Nicole goes to school each morning, but only if her grandmother doesn't need her for chores and her clothes are clean and in good enough shape not to embarrass her. She rarely makes eye contact with the person to whom she's speaking.
Of the 35 million people who have had to flee their homes in the face of persecution and armed conflict, more than 17 million are children. Close to 8 million of them live in camps supported by the United Nations High Commissioner for Refugees (UNHCR). The rest are living on the outskirts of cities, in villages, or in extremely remote areas of the countryside.
"The problem of children is widely discussed in terms of child trafficking, child soldiers, sex slaves, and lack of education," said Ken Bacon, executive Director of Refugees International. "What we don't get from these meta-topics is a sense of the incredible emotional strain on these kids. If you listen to their stories, it's heartbreaking."
The UNHCR camps do their best to provide a safe haven, food, water, medical care, and primary schools for children.
But it's not enough to address just the physical needs, said Marie de la Soudiere, Director of Children Affected by Armed Conflict for the International Rescue Committee. Their psychosocial needs must be addressed as well.
"Displacement can take a tremendous toll on children," she said. "Particularly when armed conflict is involved, the move can be extremely sudden, and to lose everything can be very traumatic. The first thing we try do for children as they come into the camps we call 'emergency education.' We try to set up structured activities, a routine, so the children will know what is going to come next.

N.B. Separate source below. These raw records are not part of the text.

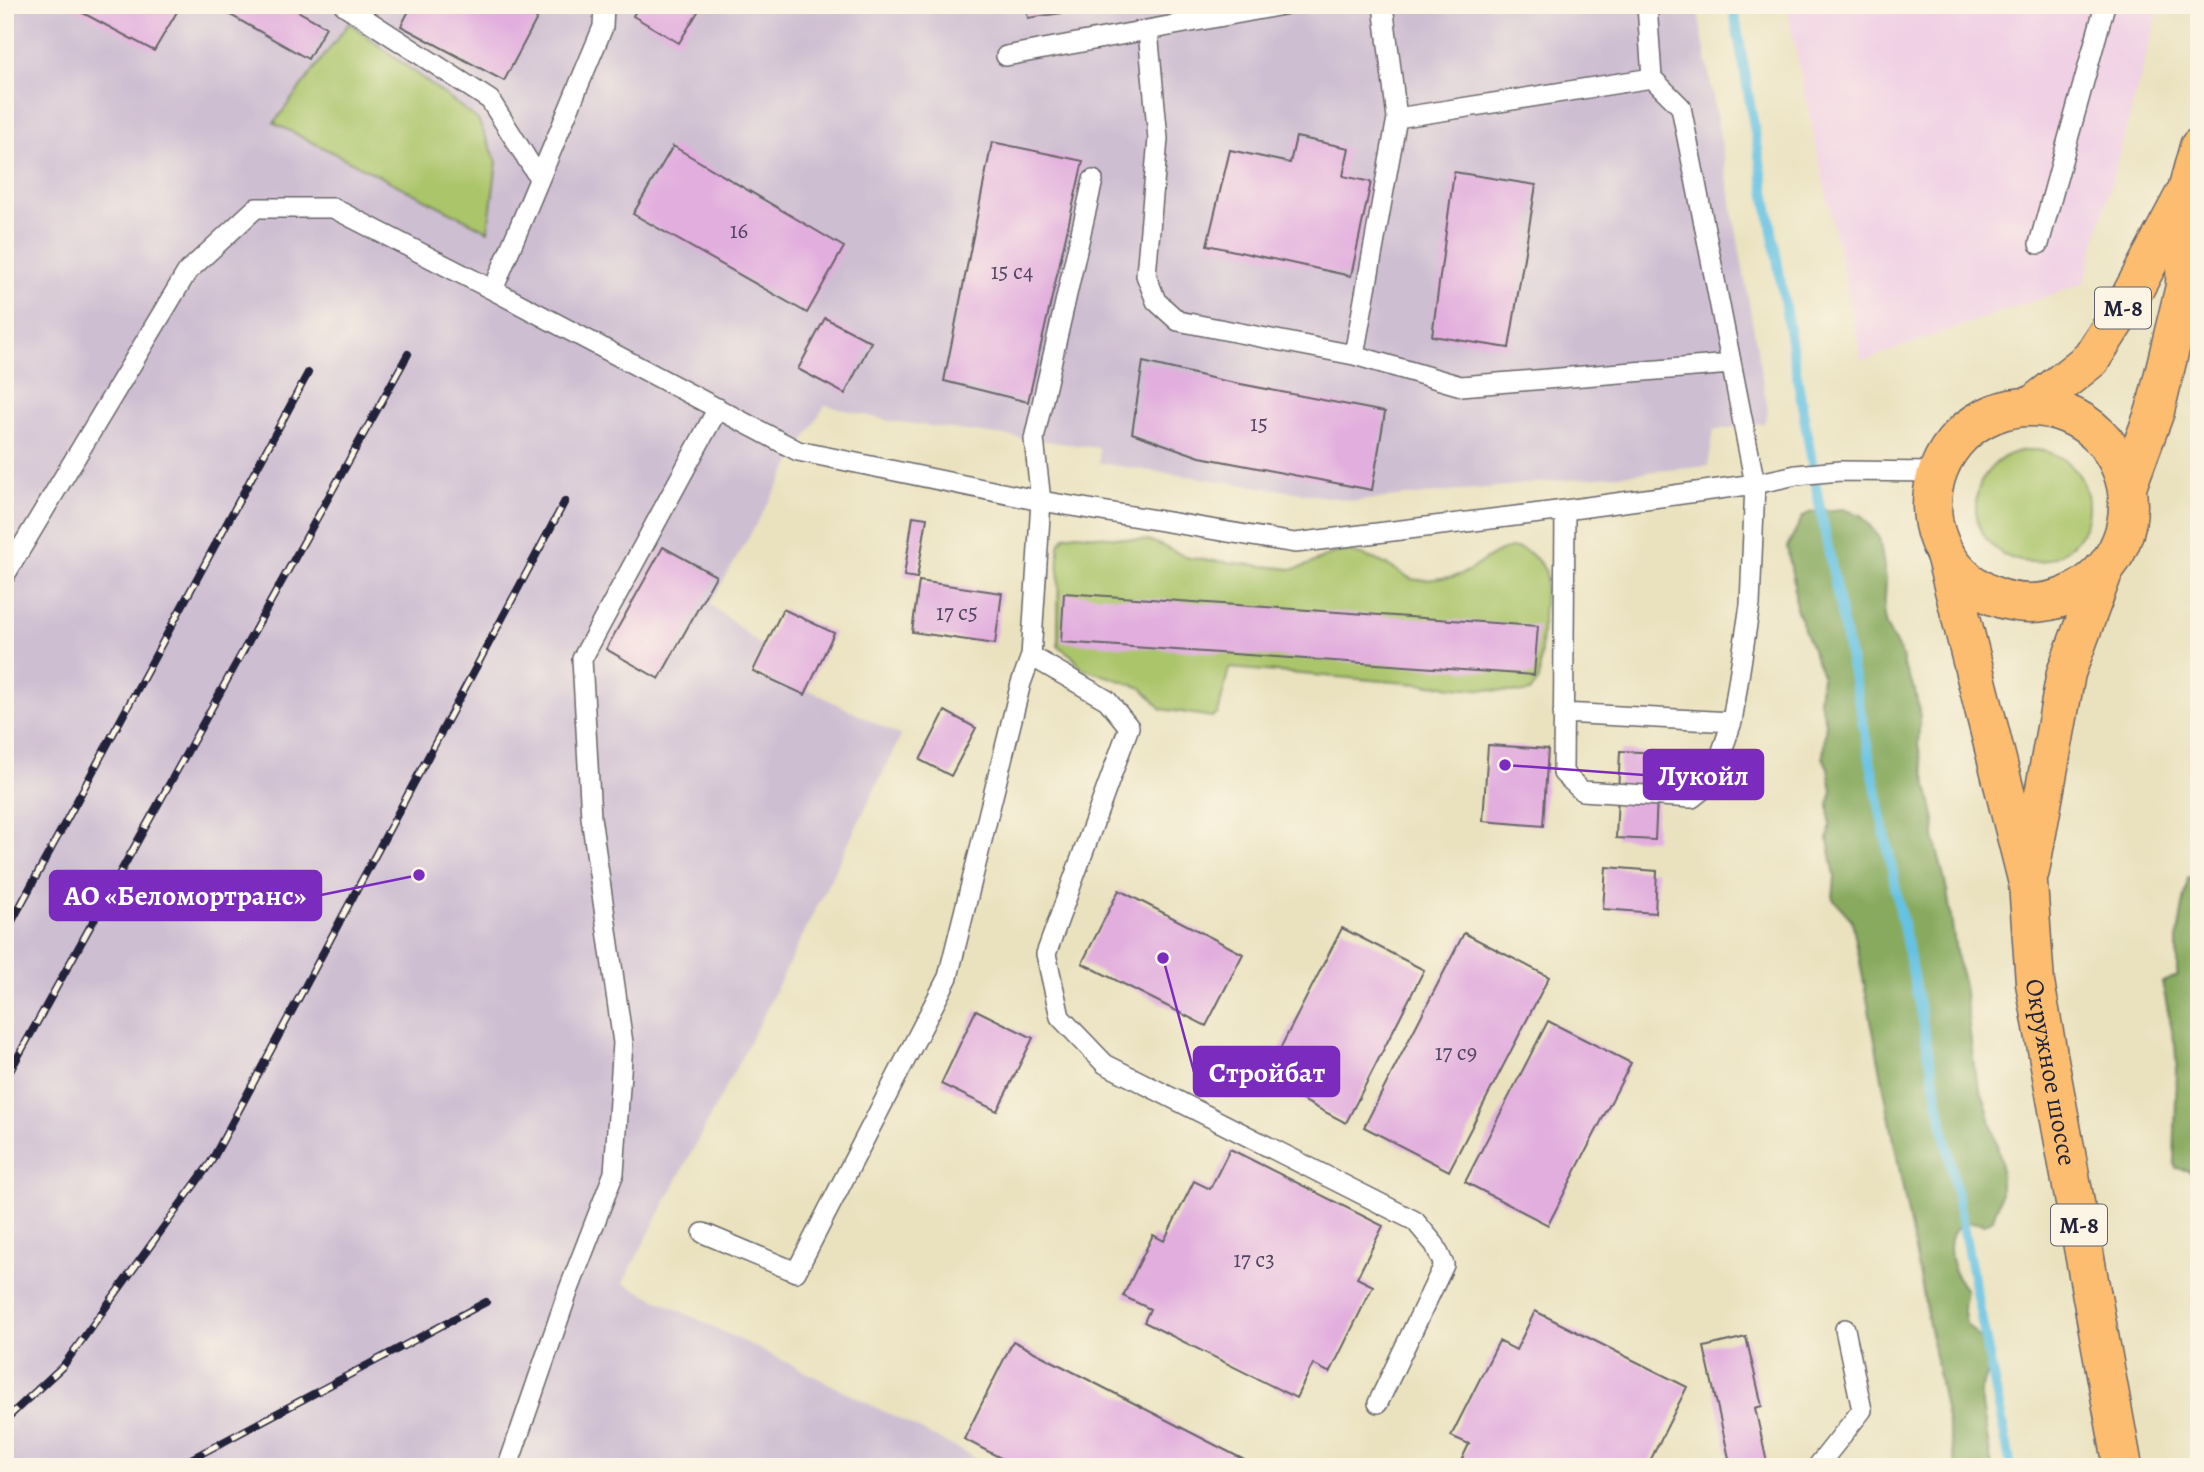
<svg xmlns="http://www.w3.org/2000/svg" width="2204" height="1472" font-family="Alegreya,serif">
  <style>
    .built { fill: #f0d0e5 }
    .industrial { fill: #cebed2 }
    .green { fill: #abc56b; stroke: #667453; stroke-width: 2 }
    .forest { fill: #88aa5f; stroke: #55664d; stroke-width: 2 }
    .lines { fill: none; stroke-linecap: round; stroke-linejoin: round }
    .stream { stroke: #65c2e3; stroke-width: 10 }
    .building { fill: #e2aede }
    .lane-casing { stroke: #686569; stroke-width: 22 }
    .primary-casing { stroke: #686569; stroke-width: 41 }
    .lane { stroke: #fff; stroke-width: 19 }
    .primary { stroke: #fcbd6f; stroke-width: 38 }
    .rail-casing { stroke: #22223b; stroke-width: 8 }
    .rail { stroke: #fcf5e5; stroke-width: 5; stroke-dasharray: 16; stroke-linecap: butt }
    .labels { text-anchor: middle; stroke-width: 7; stroke-linejoin: round; paint-order: stroke }
    .number-label { font-size: 23px; fill: #524564 }
    .shield { fill: #fcf5e5; stroke: #63616e; stroke-width: 2 }
    .shield-label { font-size: 24px; font-weight: bold; fill: #22223b }
    .street-label { font-size: 26px; fill: #22223b; stroke: #fcf5e5 }
    .leader { fill: none; stroke: #7b2cbf; stroke-width: 2.5 }
    .callout-dot { fill: #7b2cbf; stroke: #fcf5e5; stroke-width: 2.5 }
    .callout { fill: #7b2cbf; stroke: #7b2cbf; stroke-width: 2.5 }
    .callout-label { font-size: 28px; text-anchor: middle; font-weight: bold; fill: #fff }
  </style>
  <rect width="100%" height="100%" fill="#fcf5e5"/>
  <filter id="ink" filterUnits="userSpaceOnUse"><feTurbulence type="fractalNoise" baseFrequency=".0143" numOctaves="2"/><feDisplacementMap in="SourceGraphic" scale="14" xChannelSelector="R" yChannelSelector="G"/><feConvolveMatrix kernelMatrix="1 2 1 2 8 2 1 2 1" color-interpolation-filters="sRGB"/></filter>
  <filter id="wash" filterUnits="userSpaceOnUse"><feTurbulence type="fractalNoise" baseFrequency=".00686" numOctaves="4" result="noise"/><feDisplacementMap in="SourceGraphic" scale="28" xChannelSelector="R" yChannelSelector="G"/><feGaussianBlur stdDeviation="1.57" result="paint"/><feColorMatrix in="noise" values="0 0 0 0 0 0 0 0 0 0 0 0 0 0 0 0 0 1.4 0 .05"/><feComposite in="paint" operator="in"/></filter>
  <g filter="url(#wash)">
    <rect width="100%" height="100%" fill="#eae2bf"/>
    <path class="built" d="M1786,5h374l-76,278 -222,78z"/>
    <path class="industrial" d="M5,5h1692l71,407 -4,11 -50,7 -6,36 -353,35 -256,-38v-15l-209,-27 -65,-16 -115,199 53,43 -13,27 63,18 88,44 -137,278 -141,269 171,83 200,101h-989z"/>
    <path class="green" d="M349,23l129,97 19,42 -9,69 -214,-108z
      M1976 506a56 56 0 1 1 112 0a56 56 0 1 1-112 0Z
      M1077,534l74,7 38,17 103,11c21,-1 38,-22 61,-16 14,3 32,10 45,18 5,3 9,6 14,8 10,3 27,-1 38,-2 23,-2 39,-27 63,-29 14,-1 27,13 33,24l-7,108 -9,12 -6,1 -295,-25 -11,46 -6,3 -50,-8 -20,-21 -60,-20 -11,-13 -13,-9 1,-101 6,-9z"/>
    <path class="forest" d="M1843,509l18,6 18,22 7,42 -2,38 2,9 17,31v8l12,25 5,26 -2,29 17,75 -1,17 13,53 10,69 7,26 11,89 12,34 14,52v34l-8,25 -9,5c-46,-10 -38,43 -18,66l-3,17 3,17 15,15 9,29 -10,24 12,75h-36l-104,-547 -19,-21 2,-23 -7,-36 2,-12 -1,-26 3,-11 -4,-23 -5,-11 3,-35 -7,-23 3,-24 -26,-67 -2,-25 -7,-36 16,-31 9,-4z
      M2188,878l11,1v301l-10,-9 -13,-3 -2,-7 3,-91 -2,-25 -13,-63 15,-6v-36z"/>
    <g class="lines">
      <path class="stream" d="M1733,5l86,498 192,964"/>
    </g>
    <g id="blocks">
      <path class="building" d="M68,5h113l-27,46z
        M213,5h74l39,22 -18,32z
        M412,5h132l-40,76 -103,-55z
        M639,5h63l-23,38 -46,-27z
        M1025,5h79v2l-76,11z
        M1296,137l53,11 -6,28 28,6 -20,94 -144,-31 23,-95 60,13z
        M992,142l91,19 -55,241 -84,-21z
        M673,146l171,101 -37,66 -174,-99z
        M1454,172l82,13 -27,163 -77,-12z
        M825,318l46,24 -26,52 -47,-25z
        M1143,362l77,18 165,32 -13,78 -172,-33 -68,-24z
        M913,516l14,2 -10,60 -13,-2z
        M663,547l53,29 -57,103 -53,-30z
        M919,581l83,12 -7,51 -83,-12z
        M1064,593l474,33 -4,49 -473,-33z
        M783,609l51,24 -29,62 -52,-24z
        M945,711l31,17 -25,48 -31,-16z
        M1488,745l60,4 -5,77 -60,-5z
        M1620,751l39,2 -4,87 -39,-2z
        M1606,867l51,4 -2,42 -52,-4z
        M1119,890l124,64 -37,72 -124,-63z
        M1342,928l82,42 -78,153 -82,-43z
        M1464,933l85,44 -100,194 -85,-44z
        M976,1010l57,28 -36,73 -56,-27z
        M1548,1021l83,42 -83,162 -83,-43z
        M1230,1149l153,77 -26,52 16,8 -43,87 -17,-9 -17,34 -152,-76 6,-13 -27,-13 30,-61 11,6 30,-60 16,8z
        M1535,1311l152,76 -40,80h-189l11,-23 -18,-8 48,-95 17,9z
        M1746,1337l16,69 -7,2 13,59h-37l-27,-120z
        M1013,1341l245,126h-240l-54,-28z"/>
    </g>
  </g>
  <g filter="url(#ink)">
    <use href="#blocks" fill-opacity="0" stroke="#686569" stroke-width="2"/>
    <g class="lines">
      <g class="lane-casing">
        <path id="lane" d="M344,5l146,95 49,78
          M1148,31l10,108 -12,136 10,26 22,20 176,34 107,31 270,-22
          M1006,56l277,-51
          M1397,118l255,-40
          M1093,180l-59,259 7,62 -10,155 76,44 22,27 -83,227 14,63 45,47 310,157 20,24 9,20 -66,138
          M2039,244l66,-239
          M493,290l110,-263 1,-22
          M1354,355l43,-237 -14,-113
          M1565,510l-2,263 19,18 110,7 19,-15 21,-61 18,-117 5,-121 -74,-377 -29,-29 -5,-73
          M5,575l182,-303 69,-64h77l160,82 305,161 243,50 254,42 270,-33 190,-26 41,-9 44,-4 99,1
          M1563,713l169,9
          M703,1233l93,39 152,-295 73,-294 10,-27
          M506,1467l3,-4 60,-174 45,-116 9,-130 -32,-226 -9,-158 136,-251
          M1817,1467l45,-57 -17,-81"/>
      </g>
      <g class="primary-casing">
        <g id="primary">
          <path d="M2033,405l58,-46 37,-58 59,-111 12,-43"/>
          <circle cx="2030" cy="505" r="98"/>
          <path d="M2127,487l28,-76 30,-125 2,-90"/>
          <path id="s1" d="M1945,554l83,329 7,100 88,484"/>
          <path d="M2030,871l36,-198 38,-103"/>
        </g>
      </g>
      <use href="#lane" class="lane"/>
      <use href="#primary" class="primary"/>
      <g class="rail-casing">
        <path id="rail" d="M5,934l303,-561
          M5,1080l403,-726
          M5,1420l58,-54 148,-204 354,-661
          M176,1467l310,-165"/>
      </g>
      <use href="#rail" class="rail"/>
    </g>
  </g>
  <g class="labels">
    <g class="number-label">
      <text x="739" y="238">16</text>
      <text x="1012" y="279">15 с4</text>
      <text x="1259" y="431">15</text>
      <text x="957" y="620">17 с5</text>
      <text x="1456" y="1060">17 с9</text>
      <text x="1254" y="1267">17 с3</text>
    </g>
    <g class="shield">
      <rect x="2095" y="287.5" width="56" height="41" rx="5"/>
      <rect x="2051" y="1204.5" width="56" height="41" rx="5"/>
    </g>
    <g class="shield-label">
      <text x="2123" y="316">М-8</text>
      <text x="2079" y="1233">М-8</text>
    </g>
    <g class="street-label">
      <text dy="9" stroke="none"><textPath href="#s1" startOffset="530">Окружное шоссе</textPath></text>
    </g>
  </g>
  <path class="leader" d="M1505 765L1644 775M419 875L321 895M1163 958L1194 1072"/>
  <g class="callout-dot">
    <circle cx="1505" cy="765" r="7"/>
    <circle cx="419" cy="875" r="7"/>
    <circle cx="1163" cy="958" r="7"/>
  </g>
  <g class="callout">
    <rect x="1644" y="750" width="119" height="49" rx="7"/>
    <rect x="50" y="871" width="271" height="49" rx="7"/>
    <rect x="1194" y="1047" width="145" height="49" rx="7"/>
  </g>
  <g class="callout-label">
    <text x="1703" y="785">Лукойл</text>
    <text x="185" y="905">АО «Беломортранс»</text>
    <text x="1267" y="1082">Стройбат</text>
  </g>
  <rect width="2204" height="1472" fill="none" stroke="#fcf5e5" stroke-width="28"/>
</svg>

"We used to say this is what we do after the bombs stop falling, but in Sarajevo we found it was extraordinarily effective even within the conflict. It takes the children's minds off what's going on outside the camp and allows them to focus on something positive," she said.
While life in the camps, which are essentially tent cities that can be home to anywhere from 200 to 800,000 people, can be tough for younger children, for adolescents, it can be absolutely wretched.